"Helen, kau sungguh-sungguh memecatku?" tanya Dara saat atasannya, Helen, menelepon. Ia sedang berada di dalam mobil Braden. Dan pemuda itu mendengarkan percakapannya dengan Helen.
"Hanya karena orang gila itu mengancammu?" Dara mendecak.
"Ayolah, Helen, mungkin dia tidak akan punya waktu memeriksa apakah aku masih bekerja di Mamacatania atau tidak."
"Tapi, Helen, Helen!"
Dara menghembuskan napasnya kasar.

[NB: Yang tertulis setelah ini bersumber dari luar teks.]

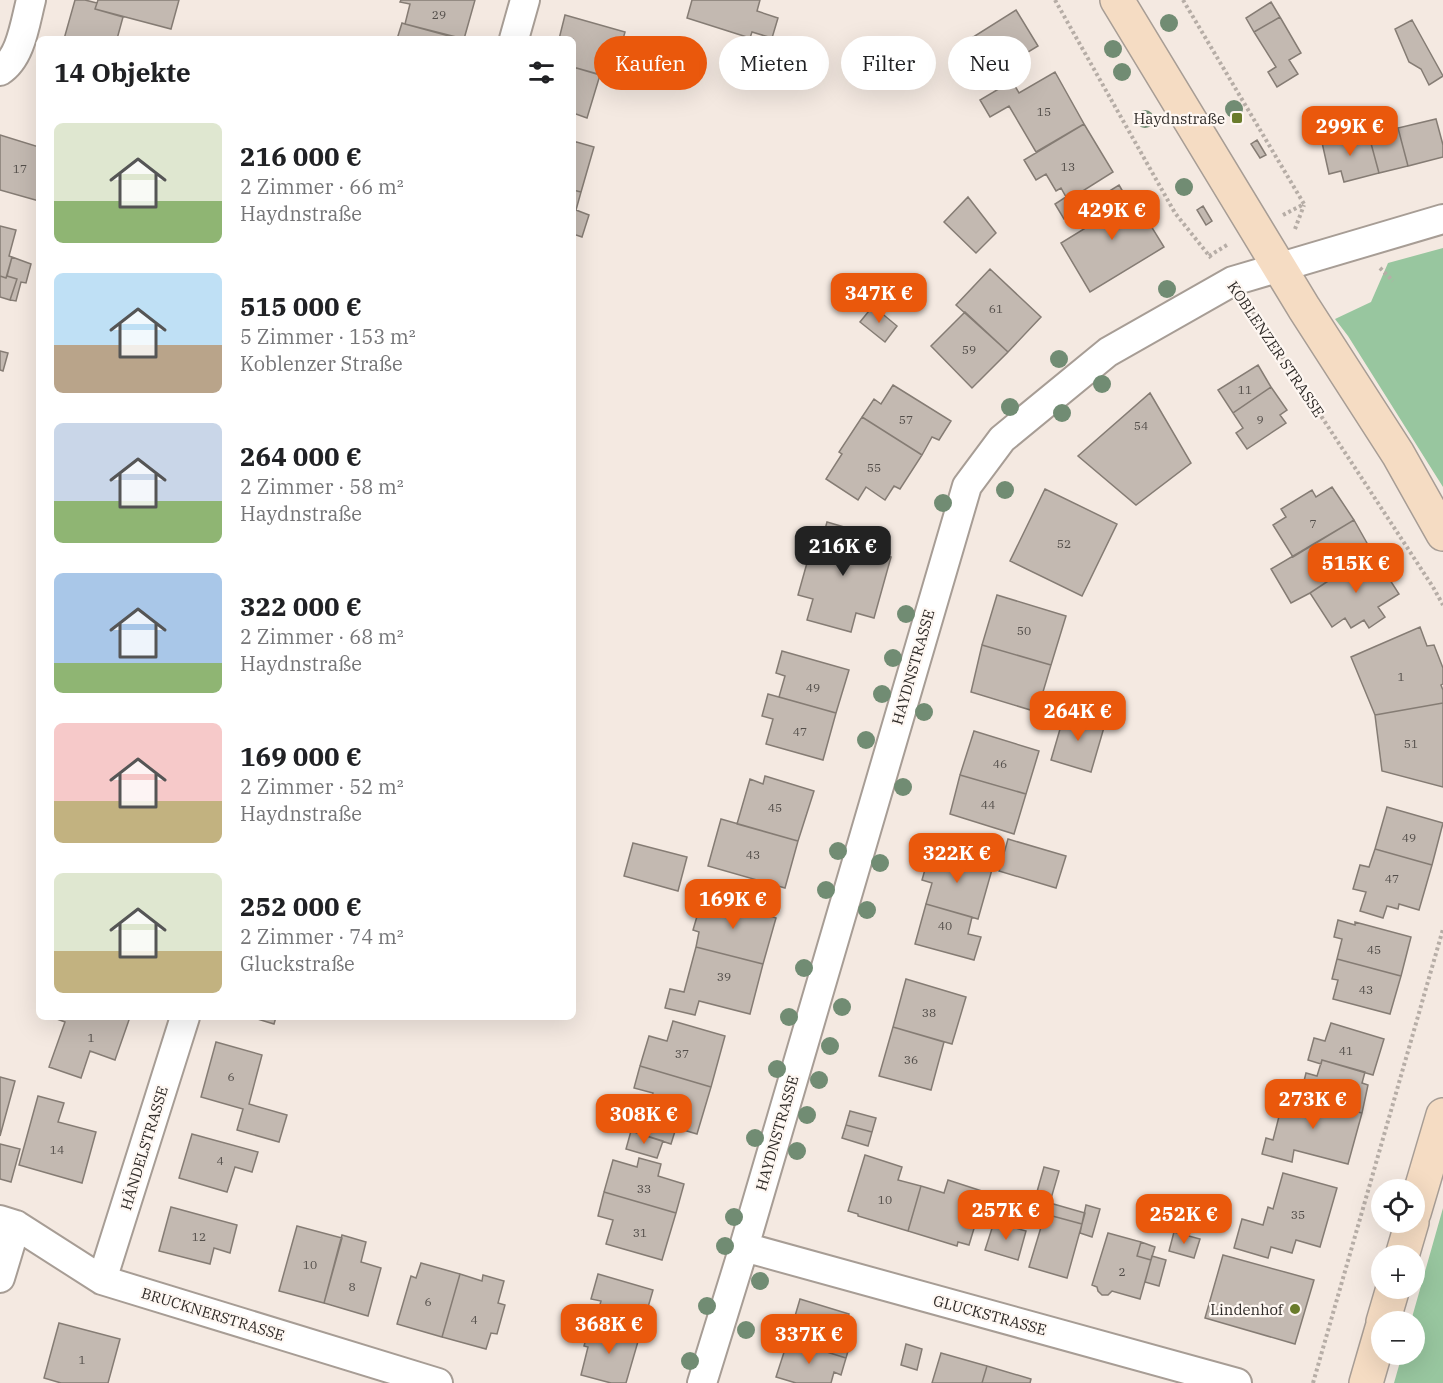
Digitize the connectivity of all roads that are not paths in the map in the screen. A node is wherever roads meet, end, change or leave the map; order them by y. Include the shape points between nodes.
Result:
1 (31, 0) edge
2 (525, 0) edge
3 (1117, 0) edge
4 (515, 36) edge
5 (0, 71) edge
6 (1443, 219) edge
7 (1280, 268) junction
8 (1443, 534) edge
9 (184, 1020) edge
10 (1443, 1114) edge
11 (1424, 1179) edge
12 (8, 1223) edge
13 (744, 1247) junction
14 (0, 1278) edge
15 (102, 1280) junction
16 (1371, 1365) edge
17 (406, 1379) edge
18 (438, 1383) edge
19 (702, 1383) edge
20 (1237, 1383) edge
21 (1366, 1383) edge

1 - 5 street via 17,50
2 - 4 street
3 - 7 main road
6 - 7 street, HAYDNSTRASSE
7 - 8 main road via 1398,454
7 - 13 street, HAYDNSTRASSE via 1233,281 1108,352 1002,440 967,486
9 - 15 street, HÄNDELSTRASSE
10 - 11 main road
12 - 14 street
12 - 15 street, BRUCKNERSTRASSE
13 - 19 street, HAYDNSTRASSE
13 - 20 street, GLUCKSTRASSE
15 - 17 street, BRUCKNERSTRASSE
16 - 21 main road
17 - 18 street, BRUCKNERSTRASSE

Ia menoleh ke arah Braden dan menggeleng pelan. "Aku benar-benar dipecat," ucapnya lirih.
"Sudahlah, Dara. Dengar, aku punya teman yang memiliki toko bunga. Aku sudah bicara dengannya. Dia akan mengabariku besok apa dia bisa mempekerjakanmu di tokonya." Braden mengelus lengan Dara lembut.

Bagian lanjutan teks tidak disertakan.